FRANCE kicks off a week of World War I commemorations from Sunday, with some 80 leaders from around the globe preparing to fly in for a ceremony marking a century since the guns fell silent.
French President Emmanuel Macron is gearing up for a busy week of diplomacy that will see him play host to leaders including US President Donald Trump and Russian counterpart Vladimir Putin.
He will also be criss-crossing northern France, visiting the battlefields where hundreds of thousands of men lost their lives in the trenches.
Macron will notably use the international spotlight to issue a rallying cry against populism – in the presence of “America First” Trump and other nationalist leaders.
The commemorations will culminate in a ceremony at the Arc de Triomphe in Paris on November 11 attended by dozens of leaders including Trump, Putin and Germany’s Chancellor Angela Merkel, 100 years to the day since the armistice.
The ceremony at the Tomb of the Unknown Soldier on the Champs-Elysees avenue will be held under tight security following a string of deadly jihadist attacks in France over the past three years.
Remembrance events begin on Sunday with a concert celebrating friendship between former wartime enemies France and Germany in the border city of Strasbourg, attended by Macron and German President Frank-Walter Steinmeier.
Macron will then spend the week visiting the Western Front battlefields, from Verdun to the Somme.
On Tuesday, in honour of the “black army” of former colonial troops who fought alongside the French, he and Mali’s President Ibrahim Boubacar Keita will visit Reims, a city defended by the African soldiers.
Britain’s Prime Minister Theresa May will join Macron on the Somme on Friday, while on Saturday he heads to the village of Rethondes, where the armistice was signed, with Merkel.
War commemorations aside, Macron is set to use his tour of northern France to visit areas hit hard by industrial decline, where far-right leader Marine Le Pen performed strongly in last year’s presidential election.
“After paying homage to those who died for their country it will be back to dealing with social and economic problems,” said Bruno Cautres of political think-tank Cevipof.
‘President of the rich’
Macron – who has struggled to shake off an image as a “president of the rich” – will zip through 17 towns, holding Wednesday’s weekly cabinet meeting in the Ardennes, an area which was battered by the war and today suffers high unemployment.
The 40-year-old president, whose approval rating is languishing at a dismal 21 per cent according to a YouGov poll released on Thursday, has dismissed rumours that he is suffering from burn-out.
He sparked rampant speculation by taking a few days off ahead of the tour, which aides have insisted were to gather his energy before an intense week of diplomacy.
This week is an opportunity for the centrist to “reflect a strong presidential image” both at home and abroad, Cautres said.
Macron is set to use his speeches to hammer home warnings of the dangers of nationalism at a time when populists are on the march around Europe and beyond.
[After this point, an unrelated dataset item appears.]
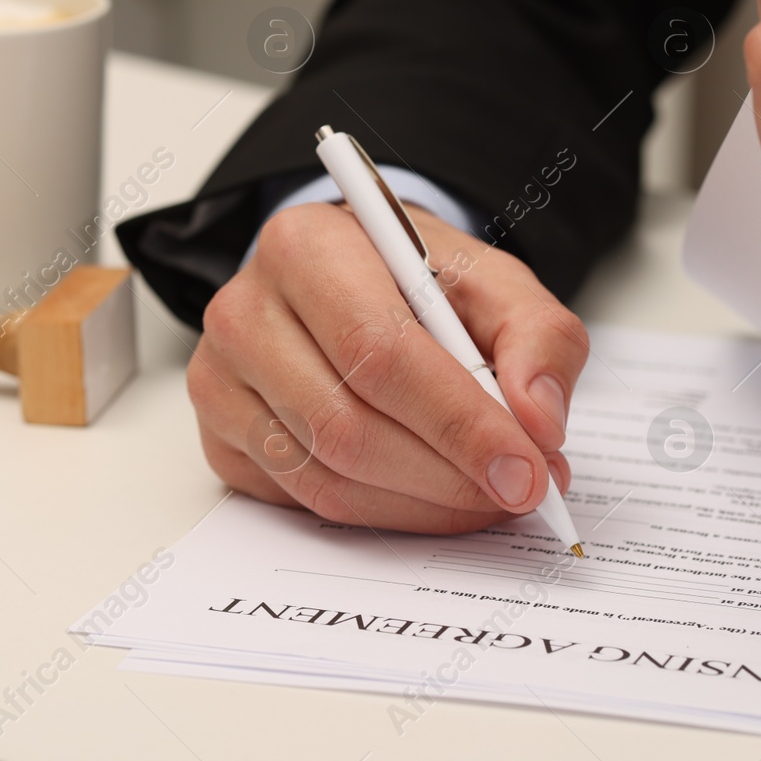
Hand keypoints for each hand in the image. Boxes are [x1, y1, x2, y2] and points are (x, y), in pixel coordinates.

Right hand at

In a Thursday interview, he said Europe risked a return to the 1930s because of the spread of a nationalist “leprosy” across the continent.
“I am struck by similarities between the times we live in and those of between the two world wars,” he told the Ouest-France newspaper.
“In a Europe divided by fears, the return of nationalism, the consequences of economic crisis, one sees almost systematically everything that marked Europe between the end of World War I and the 1929 [economic] crisis.”
Macron is attempting to position himself as a champion of centrist politics and multilateralism in the run-up to European parliamentary elections in May, saying he expects the duel to be one between “progressives” and “nationalists”.
After next Sunday’s ceremony, world leaders are set to attend a three-day peace forum opened by Merkel, an event which France wants to turn into an annual multilateral peace conference.